Said Mr. Bryany:
"'Merica's the place for hotels."
"Yes, I expect it is."
"Been to Chicago?"
"No, I haven't."
Mr. Bryany, as he removed his overcoat, could be seen politely
forbearing to raise his eyebrows.
"Of course you've been to New York?"
Edward Henry would have given all he had in his pockets to be able to
say that he had been to New York. But by some inexplicable negligence
he had hitherto omitted to go to New York, and being a truthful person
(except in the gravest crises) he was obliged to answer miserably:
"No, I haven't."
Mr. Bryany gazed at him with amazement and compassion, apparently
staggered by the discovery that there existed in England a man of
the world who had contrived to struggle on for forty years without
perfecting his education by a visit to New York.

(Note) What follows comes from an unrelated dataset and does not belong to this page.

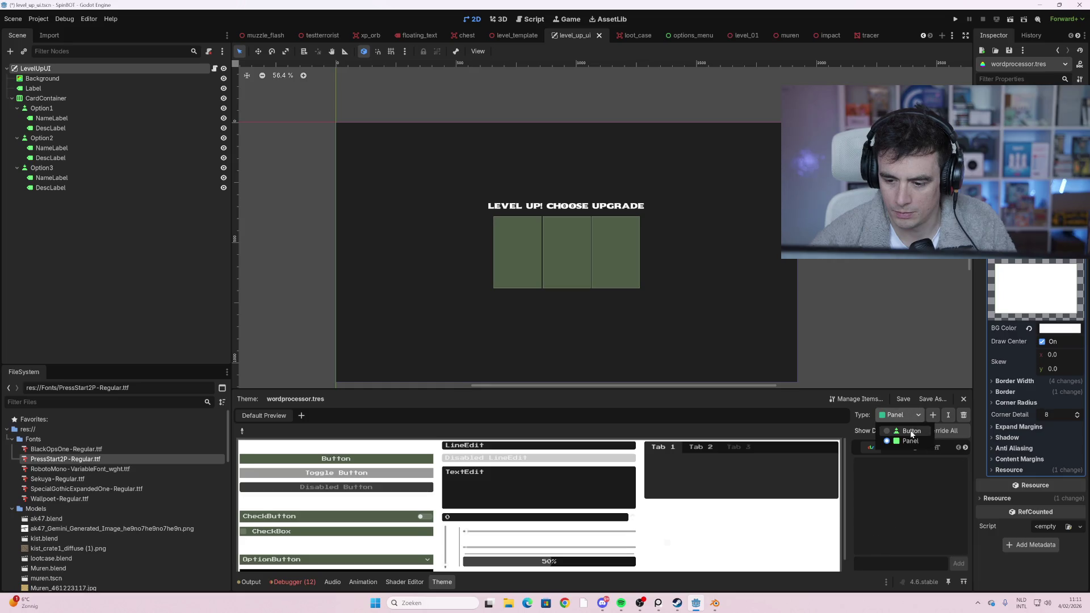
click(911, 432)
scroll(921, 504, down, 5)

Edward Henry could not tolerate Mr. Bryany's look. It was a look
which he had never been able to tolerate on the features of anybody
whatsoever. He reminded himself that his secret object in accompanying
Mr. Bryany to the Turk's Head was to repay Mr. Bryany--in what coin he
knew not yet--for the aspersions which at the music-hall he had cast
upon England in general and upon the Five Towns in particular, and
also to get revenge for having been tricked into believing, even for a
moment, that there was really a case of hydrophobia at Bleakridge.